- Darvesh Pind Location in Punjab, India Darvesh Pind Darvesh Pind (India)
- Coordinates: 31°12′28″N 75°41′58″E﻿ / ﻿31.207704°N 75.699349°E
- Country: India
- State: Punjab
- District: Kapurthala

Government
- • Type: Panchayati raj (India)
- • Body: Gram panchayat

Population (2011)
- • Total: 1,891
- Sex ratio 957/934♂/♀

Languages
- • Official: Punjabi
- • Other spoken: Hindi
- Time zone: UTC+5:30 (IST)
- PIN: 144402
- Telephone code: 01824
- ISO 3166 code: IN-PB
- Vehicle registration: PB-09 | PB-36
- Website: kapurthala.gov.in

= Drawesh Pind =

Darvesh Pind is a village in Phagwara Tehsil in Kapurthala district of Punjab State, India. It is located 57 km from Kapurthala, 7 km from Phagwara.
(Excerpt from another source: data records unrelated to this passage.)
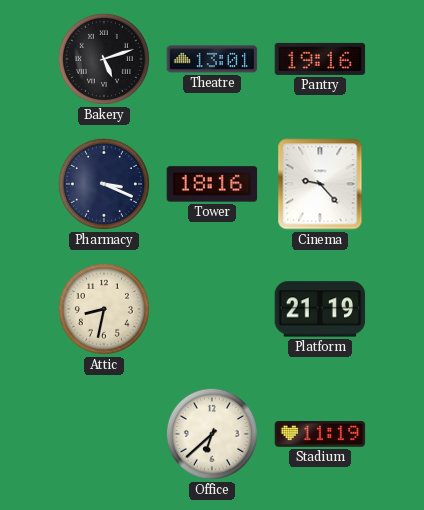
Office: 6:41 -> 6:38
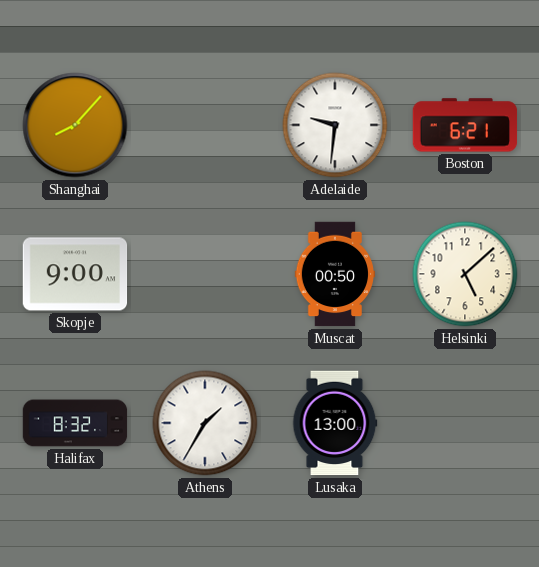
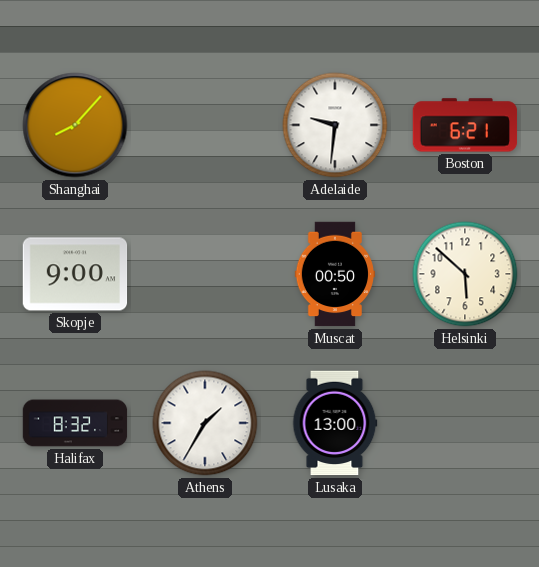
Helsinki: 5:08 -> 5:52
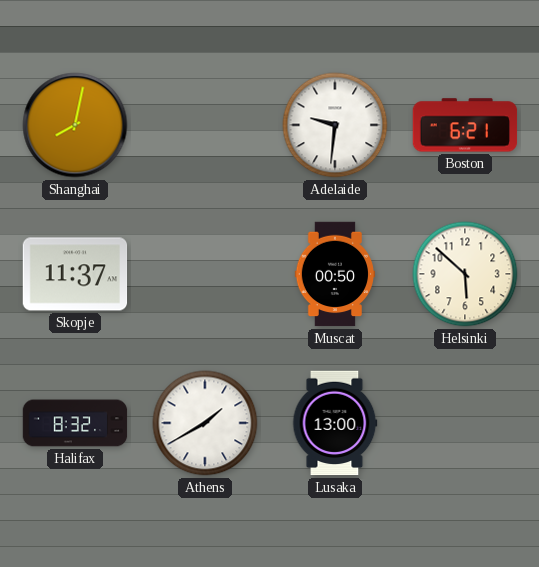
Shanghai: 8:07 -> 8:02
Skopje: 9:00 -> 11:37
Athens: 1:35 -> 1:40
The village is administrated by a Sarpanch, who is an elected representative.

== Demography ==
According to the report published by Census India in 2011, Drawesh Pind has 381 houses with the total population of 1,891 persons of which 957 are male and 934 females. Literacy rate of Drawesh Pind is 71.26%, lower than the state average of 75.84%. The population of children in the age group 0–6 years is 193 which is 10.21% of the total population. Child sex ratio is approximately 930, higher than the state average of 846.

== Population data ==

| Particulars | Total | Male | Female |
|---|---|---|---|
| Total No. of Houses | 381 | - | - |
| Population | 1,891 | 957 | 934 |
| Child (0–6) | 193 | 100 | 93 |
| Schedule Caste | 1,261 | 639 | 622 |
| Schedule Tribe | 0 | 0 | 0 |
| Literacy | 71.26 % | 75.38 % | 67.06 % |
| Total Workers | 677 | 566 | 111 |
| Main Worker | 357 | 0 | 0 |
| Marginal Worker | 320 | 262 | 58 |

As per census 2011, 677 people were engaged in work activities out of the total population of Drawesh Pind village which includes 566 males and 111 females. According to census survey report 2011, 52.73% workers (Employment or Earning more than 6 Months) describe their work as main work and 47.27% workers are involved in Marginal activity providing livelihood for less than 6 months.

== Caste ==
The village has schedule caste (SC) constitutes 66.68% of total population of the village and it does not have any Schedule Tribe (ST) population.